Provided information =
** Begin **
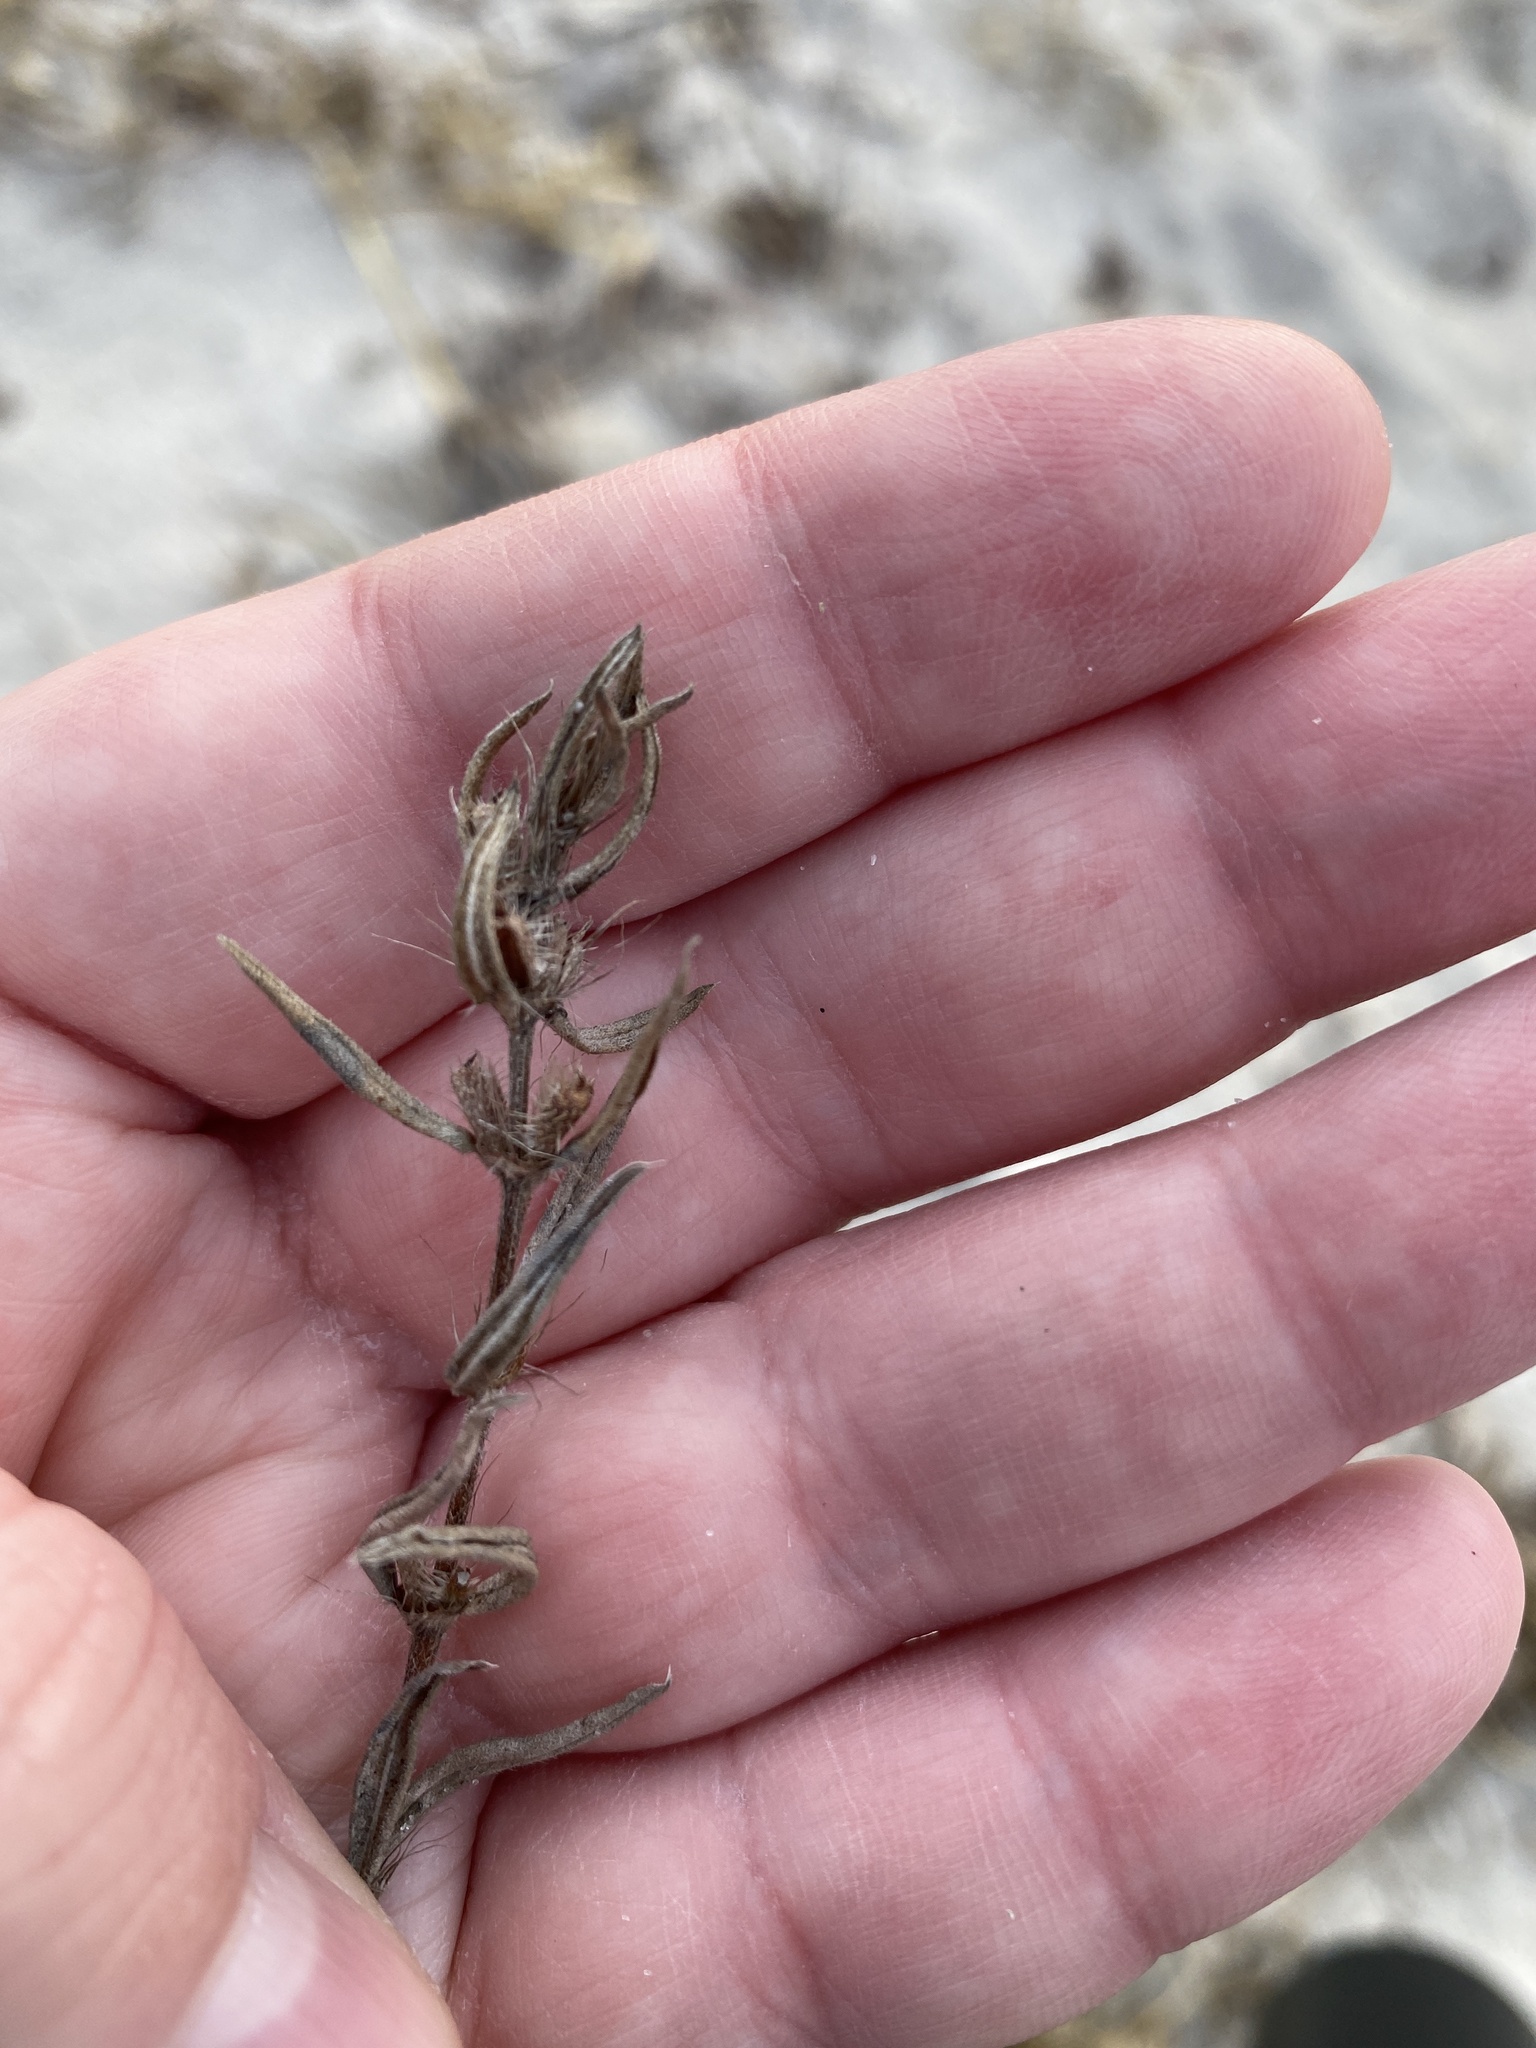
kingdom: Plantae
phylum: Tracheophyta
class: Magnoliopsida
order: Gentianales
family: Rubiaceae
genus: Hexasepalum
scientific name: Hexasepalum teres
** End **
Short problem = Rewrite everything from the line containing "phylum: Tracheophyta" down to the end of the rows, with "scientific name" replaced by "species name" and all else unchanged.

The answer =
phylum: Tracheophyta
class: Magnoliopsida
order: Gentianales
family: Rubiaceae
genus: Hexasepalum
species name: Hexasepalum teres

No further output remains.